Authentic teaching materials are everywhere if you’re a language teacher. There are newspapers, websites, and textbooks galore if you are looking for non-fiction or literary texts to work with. These texts are impersonal. They do not tell individual stories and the content is not always interesting. Not every student is interested in the expanding British royal family or North Korea’s latest nuclear test. Personal stories well told, however, are almost always interesting.

Storytelling is a great classroom tool for developing language skills. Students from beginners to academic writers can benefit from sharing their own stories as well as listening to or reading others’ stories. The challenge for language teachers is to mine storytelling experiences for language learning opportunities. There are many ways to do just that.

A story-based lesson or series of lessons can incorporate all language skill areas; writing, listening, speaking, and reading. Stories can also be useful for teaching functional language skills such as getting attention or using descriptive language. Storytelling also provides an opportunity to discuss narrative structure, a skill that many speakers and writers neglect.

A series of lessons that builds on all these skills might start with asking students to write a simple personal story around a theme or moment in life. The students could then tell each other the story in small groups. This could lead to a writing assignment to rewrite the story with more details or in a different tense. Students could write the story they heard. These assignments could be brought back to the classroom for others to read. Follow-up assignments could include improving linking word usage, adding descriptive language, or telling the story to the class.

Below are examples of how you can use storytelling in your language classroom:

  • Read a story, fairy tale, folktale, or fable
  • Read a story your classmate wrote
  • Read an article and retell the story in narrative form
  • Write the key moments of a story to summarize it
  • Change the tense of the story
  • Write a story from a different character’s perspective
  • Listen to your teacher or classmate tell a story
  • Listen to a storytelling podcast (The Moth) or watch a storyteller video
  • Listen to a live storyteller
  • Tell a story for the class
  • Gossip a story, telling it casually to a classmate while walking together
  • Introduce new vocabulary: idioms, phrases, or imagery
  • Use descriptive language: people, places, things, and sensory experiences
  • Use linking words stronger and more meaningful than “and then”
  • Practice active vs passive
  • Combine past tenses for setting the scene versus showing action
  • Use reported language
  • Getting audience interest

Teaching narrative structure through storytelling helps students prepare effective presentations. Stories require a beginning, middle, and end as well as a main character, purpose, and action. Structuring lessons particularly useful for business or communication students.

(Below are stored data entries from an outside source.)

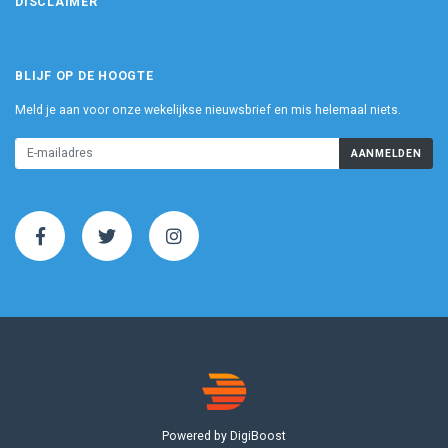
DISCLAIMER
BLIJF OP DE HOOGTE
Meld je aan voor onze wekelijkse nieuwsbrief en mis helemaal niets.
AANMELDEN
Powered by DigiBoost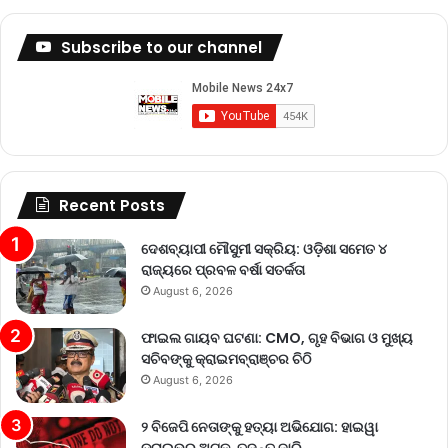
Subscribe to our channel
Recent Posts
ଦେଶବ୍ୟାପୀ ମୌସୁମୀ ସକ୍ରିୟ: ଓଡ଼ିଶା ସମେତ ୪
ରାଜ୍ୟରେ ପ୍ରବଳ ବର୍ଷା ସତର୍କତା
August 6, 2026
ଫାଇଲ ଗାୟବ ଘଟଣା: CMO, ଗୃହ ବିଭାଗ ଓ ମୁଖ୍ୟ
ସଚିବଙ୍କୁ କ୍ରାଇମବ୍ରାଞ୍ଚର ଚିଠି
August 6, 2026
୨ ବିଜେପି ନେତାଙ୍କୁ ହତ୍ୟା ଅଭିଯୋଗ: ହାଇୱା
ଡ୍ରାଇଭର ଅଟକ, ତଦନ୍ତ ଜାରି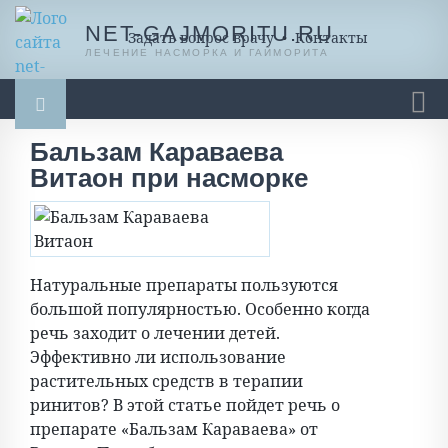
NET-GAJMORITU.RU
Задать вопрос врачу
•
Контакты
ЛЕЧЕНИЕ НАСМОРКА И ГАЙМОРИТА
Бальзам Караваева
Гайморит
Насморк
Насморк у ребенка
Витаон при насморке
Ингаляции
Масло, мази, бальзамы
Промывание носа
Спреи и капли
Разное
Натуральные препараты пользуются
большой популярностью. Особенно когда
речь заходит о лечении детей.
Эффективно ли использование
растительных средств в терапии
ринитов? В этой статье пойдет речь о
препарате «Бальзам Караваева» от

A final benefit to storytelling is that personal stories help create community. Storytelling requires the storyteller to make themselves vulnerable by sharing something about themselves. Even if the topic of the story is relatively impersonal, the choices the storyteller makes in telling the story make it personal every time.

Do this:

Try telling a personal story to introduce a topic during your next class or presentation by linking them with a universal theme. Then use one of the suggestions above to get your students working with stories in the classroom!